2008-05-23

外国人看護師 定着へ態勢を整えよ

:::引用:::
今年の夏、インドネシアから看護師と介護士として働く人たちが来日する。二国間協定に基づくもので、外国人の看護師・介護士の本格的な受け入れは初めてのケースである。

 看護や介護の現場は人手不足とともに、労働条件の厳しさも指摘されている。受け入れを歓迎する声の一方、慎重論もある。

 安心して働くことができる環境整備が欠かせない。政府の姿勢だけでなく、施設や病院の対応も大事になる。

 日本とインドネシアは昨年8月に、貿易拡大などを目的に経済連携協定(EPA)に署名した。関税撤廃を柱とする自由貿易協定(FTA)に加えて、サービス、投資、人の移動の拡大など幅広い内容を含んでいる。

 看護師・介護士の受け入れも合意の1つだ。2年間で看護師が400人、介護士が600人の枠となる。両国の仲介機関を通じて、希望者と受け入れ先との組み合わせを決め、7月から8月にかけて来日する予定だ。

 国境を越えて職業が選択できることは、前進と受け止めたい。ただ、看護師・介護士の受け入れについては、十分に論議が尽くされたとは言えない。積み残した課題に丁寧に向き合いたい。

 1つは、日本側のハードルの高さである。半年間、日本語などの研修を受けた後、看護師の場合は、病院で助手として働く。3年以内に日本の国家試験に合格しなければ継続できない。介護士を希望する人は4年以内が条件だ。

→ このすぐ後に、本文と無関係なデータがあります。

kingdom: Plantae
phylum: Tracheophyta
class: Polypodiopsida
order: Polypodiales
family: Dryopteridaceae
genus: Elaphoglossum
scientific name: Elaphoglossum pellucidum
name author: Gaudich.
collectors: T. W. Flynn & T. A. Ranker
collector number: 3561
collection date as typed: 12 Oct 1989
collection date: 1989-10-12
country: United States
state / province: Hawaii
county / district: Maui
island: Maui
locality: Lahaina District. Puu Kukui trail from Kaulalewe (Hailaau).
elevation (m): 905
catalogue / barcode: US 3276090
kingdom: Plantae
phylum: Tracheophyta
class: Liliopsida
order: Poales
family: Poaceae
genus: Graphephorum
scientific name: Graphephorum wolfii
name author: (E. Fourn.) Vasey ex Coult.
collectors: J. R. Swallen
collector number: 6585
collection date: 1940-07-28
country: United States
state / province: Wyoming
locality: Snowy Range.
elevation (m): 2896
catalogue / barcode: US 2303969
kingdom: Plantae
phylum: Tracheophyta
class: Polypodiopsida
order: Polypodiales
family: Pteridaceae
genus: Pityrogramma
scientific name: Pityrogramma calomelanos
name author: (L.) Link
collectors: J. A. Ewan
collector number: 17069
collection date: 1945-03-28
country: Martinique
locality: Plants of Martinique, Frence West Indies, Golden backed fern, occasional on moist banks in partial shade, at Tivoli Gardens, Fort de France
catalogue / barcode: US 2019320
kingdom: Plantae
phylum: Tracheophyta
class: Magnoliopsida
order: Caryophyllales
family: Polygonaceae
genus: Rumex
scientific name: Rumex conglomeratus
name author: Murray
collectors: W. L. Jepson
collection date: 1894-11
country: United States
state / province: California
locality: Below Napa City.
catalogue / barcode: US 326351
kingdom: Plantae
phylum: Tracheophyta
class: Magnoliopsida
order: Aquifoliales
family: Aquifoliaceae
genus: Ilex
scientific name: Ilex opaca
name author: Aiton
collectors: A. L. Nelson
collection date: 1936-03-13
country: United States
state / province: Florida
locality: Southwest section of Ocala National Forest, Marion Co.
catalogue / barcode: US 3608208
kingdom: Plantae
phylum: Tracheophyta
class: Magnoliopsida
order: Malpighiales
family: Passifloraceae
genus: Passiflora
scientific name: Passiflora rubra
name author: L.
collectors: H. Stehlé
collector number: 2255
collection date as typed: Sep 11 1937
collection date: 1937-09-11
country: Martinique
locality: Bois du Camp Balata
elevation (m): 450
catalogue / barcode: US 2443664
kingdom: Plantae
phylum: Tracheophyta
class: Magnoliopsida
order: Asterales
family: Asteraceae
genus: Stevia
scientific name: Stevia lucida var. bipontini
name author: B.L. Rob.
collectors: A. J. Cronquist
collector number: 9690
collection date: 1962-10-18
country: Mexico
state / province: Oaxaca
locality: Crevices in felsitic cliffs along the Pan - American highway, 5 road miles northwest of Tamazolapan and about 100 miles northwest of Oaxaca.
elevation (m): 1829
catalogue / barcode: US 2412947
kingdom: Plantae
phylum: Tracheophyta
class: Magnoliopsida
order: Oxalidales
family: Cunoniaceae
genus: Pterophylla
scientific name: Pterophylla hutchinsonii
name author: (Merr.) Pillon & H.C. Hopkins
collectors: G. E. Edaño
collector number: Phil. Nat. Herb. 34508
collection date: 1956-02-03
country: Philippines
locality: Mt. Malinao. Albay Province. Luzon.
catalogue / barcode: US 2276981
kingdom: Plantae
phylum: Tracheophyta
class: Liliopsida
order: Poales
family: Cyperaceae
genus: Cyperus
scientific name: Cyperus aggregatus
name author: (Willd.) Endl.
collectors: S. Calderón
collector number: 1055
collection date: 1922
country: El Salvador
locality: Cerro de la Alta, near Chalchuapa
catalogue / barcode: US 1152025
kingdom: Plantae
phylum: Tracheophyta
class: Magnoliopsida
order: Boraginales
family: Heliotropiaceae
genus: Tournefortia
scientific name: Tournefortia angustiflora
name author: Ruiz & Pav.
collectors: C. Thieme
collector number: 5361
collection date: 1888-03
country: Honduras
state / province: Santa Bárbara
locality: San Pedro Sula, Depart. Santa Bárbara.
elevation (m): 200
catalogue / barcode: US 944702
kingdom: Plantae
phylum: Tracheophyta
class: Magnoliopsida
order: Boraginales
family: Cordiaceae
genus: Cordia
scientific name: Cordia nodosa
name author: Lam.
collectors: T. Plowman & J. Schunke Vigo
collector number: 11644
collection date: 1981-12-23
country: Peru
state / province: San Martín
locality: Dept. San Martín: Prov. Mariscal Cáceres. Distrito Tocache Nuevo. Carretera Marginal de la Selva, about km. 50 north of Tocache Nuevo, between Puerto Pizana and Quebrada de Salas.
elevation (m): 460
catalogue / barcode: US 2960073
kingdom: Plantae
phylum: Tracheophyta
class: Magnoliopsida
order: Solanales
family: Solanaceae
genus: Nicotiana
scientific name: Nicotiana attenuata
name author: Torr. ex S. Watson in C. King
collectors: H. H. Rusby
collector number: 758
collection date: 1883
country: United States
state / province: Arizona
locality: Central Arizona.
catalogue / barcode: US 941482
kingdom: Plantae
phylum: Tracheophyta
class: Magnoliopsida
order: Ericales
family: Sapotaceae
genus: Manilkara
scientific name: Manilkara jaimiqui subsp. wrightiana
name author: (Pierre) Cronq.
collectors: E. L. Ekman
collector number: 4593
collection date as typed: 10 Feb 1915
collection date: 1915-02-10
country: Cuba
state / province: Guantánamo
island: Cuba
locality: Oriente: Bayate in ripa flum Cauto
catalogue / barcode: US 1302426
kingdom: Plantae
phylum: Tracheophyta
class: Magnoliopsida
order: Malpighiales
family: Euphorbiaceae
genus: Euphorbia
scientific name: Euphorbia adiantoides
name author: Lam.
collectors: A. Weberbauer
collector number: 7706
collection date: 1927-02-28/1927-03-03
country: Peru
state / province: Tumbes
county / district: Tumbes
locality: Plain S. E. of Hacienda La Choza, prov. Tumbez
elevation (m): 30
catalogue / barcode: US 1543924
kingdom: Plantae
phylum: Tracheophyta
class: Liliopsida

 来日する人は、インドネシアで看護師の資格を持つ人たちである。専門家とはいえ、言葉や習慣などが異なる日本で働きながら勉強をして、国家試験に合格するのは容易ではない。

 希望を抱いて日本を訪れた専門家たちに対して、結果的に一定期間、手伝いをさせることになりかねない。定着に向けて、条件を緩和するなどの工夫をしたい。

 施設側の対応もポイントだ。厚生労働省は▽働きながら国家試験に合格できるように研修責任者を配置し、研修計画を作成▽賃金は日本人と同水準を保証-などの指針を示している。

 人手不足や忙しさを理由に、インドネシアの人たちの環境を悪くしてはまずい。職場で十分に話し合い、きちんとした態勢づくりをする必要がある。

 受け入れる以上、働く人たちの人権が保障されなければならない。労働環境全般の改善にもつながる課題である。